Pertanyaan Baekhyun barusan membuat Ji Hyo memuntahkan sedikit supnya. Gadis itu melebarkan matanya kesal menatap Baekhyun yang sayangnya malah tertawa melihat ekspresi Ji Hyo.

“Kau jorok sekali,” komentar Baekhyun masih tertawa.

“Kau ini mema-” ucapannya terhenti kala tangan Baekhyun dengan apiknya mengusap bekas-bekas sup di dagu Ji Hyo menggunakan selembar tisu.

Bae Ji Hyo diam tak bergerak. Sejujurnya ia sedang gugup karena jantungnya tiba-tiba berdegup cepat. Dilihatnya,Baekhyun selesai dengan aktivitasnya lalu menatap Ji Hyo biasa.

“Go-gomawo. Ternyata kau baik juga,” komentar Ji Hyo dengan senyum seadanya.

“Tentu saja-“

“-bagaimana jika aku menemanimu? Menjenguk ayahmu.”

Ji Hyo tampak berpikir, “Tidak. Aku tidak ingin menjenguknya. Apa peduliku?”

Baekhyun mengernyit mendapati ekspresi Ji Hyo yang tidak sepadan dengan apa yang ia ucapkan. Ia tersenyum, “Hyo-ah. Aku rasa kau sangat ingin menjenguknya dan bicara padanya.
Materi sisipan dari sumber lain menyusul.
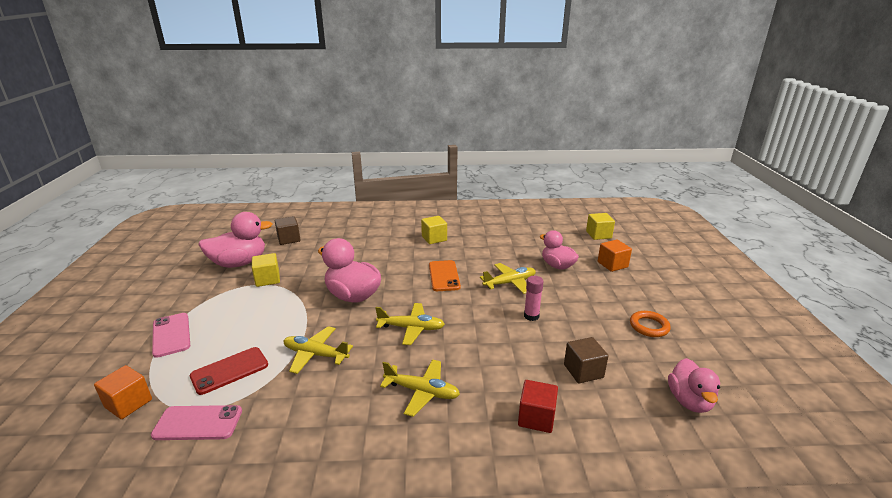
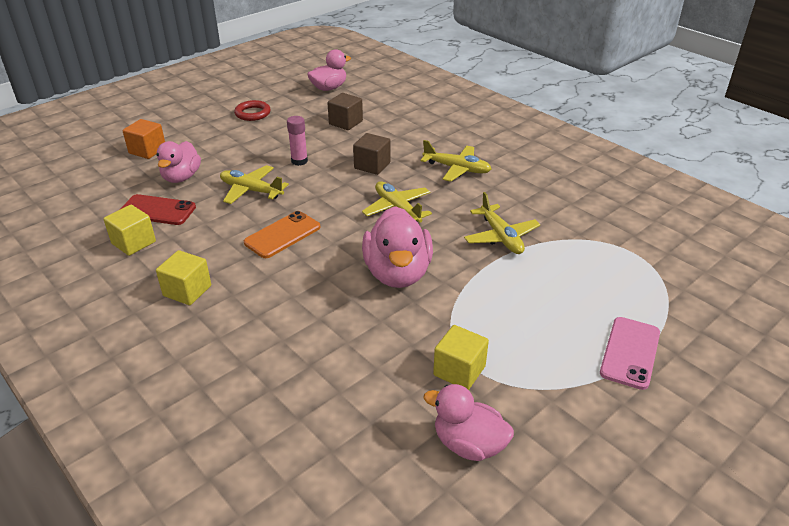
camera: 130 degrees left, 10 degrees up
orange cube [94,365,152,419] -> none
pink phone [151,405,242,440] -> none
red phone [190,347,268,395] -> red phone moved to [121,194,196,225]
pink duck [198,212,272,268] -> pink duck [424,384,514,461], size x0.66
brown cube [275,216,300,245] -> brown cube moved to [353,133,390,175]
yellow plane [380,359,460,417] -> yellow plane turned 135 degrees clockwise [421,140,491,182]
red cube [518,380,558,433] -> none
yellow cube [586,213,615,240] -> yellow cube moved to [103,205,156,256]
orange ring [630,311,671,337] -> red ring [234,100,271,121]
Jangan bohongi dirimu sendiri.”

Ji Hyo terjengit lalu memakan supnya cepat-cepat tanpa merespon omongan Baekhyun barusan.

“Baekhyun Sunbaeee~”

Lagi-lagi,Ji Hyo menumpahkan sedikit supnya dari mulutnya kala mendengar suara panggilan yang menurutnya menjijikkan. Terbukti kan,dari reaksi Ji Hyo barusan?

“Kim So Jung?” Gumam Baekhyun datar pada gadis yang sudah berdiri di dekatnya sambil menatap takut Ji Hyo.

“Aish,menjijikkan sekali.” So Jung berkomentar jijik melihat sup yang membekas kembali di dagu Ji Hyo.

Lelaki Byun itu menatap Ji Hyo dan kembali terkejut ketika gadis itu menumpahkan sup lagi dari mulutnya. Sedetik kemudian,Baekhyun tertawa lagi menatap Ji Hyo yang membuat So Jung bingung tak mengerti dengan tawa lelaki Byun itu.

“Annyeong Baekhyun sunbae,apa harimu baik?” Tanya So Jung sok imut sambil tersenyum manis. Lelaki Byun itu hanya menatapnya sekilas lalu mengangguk sebagai jawaban.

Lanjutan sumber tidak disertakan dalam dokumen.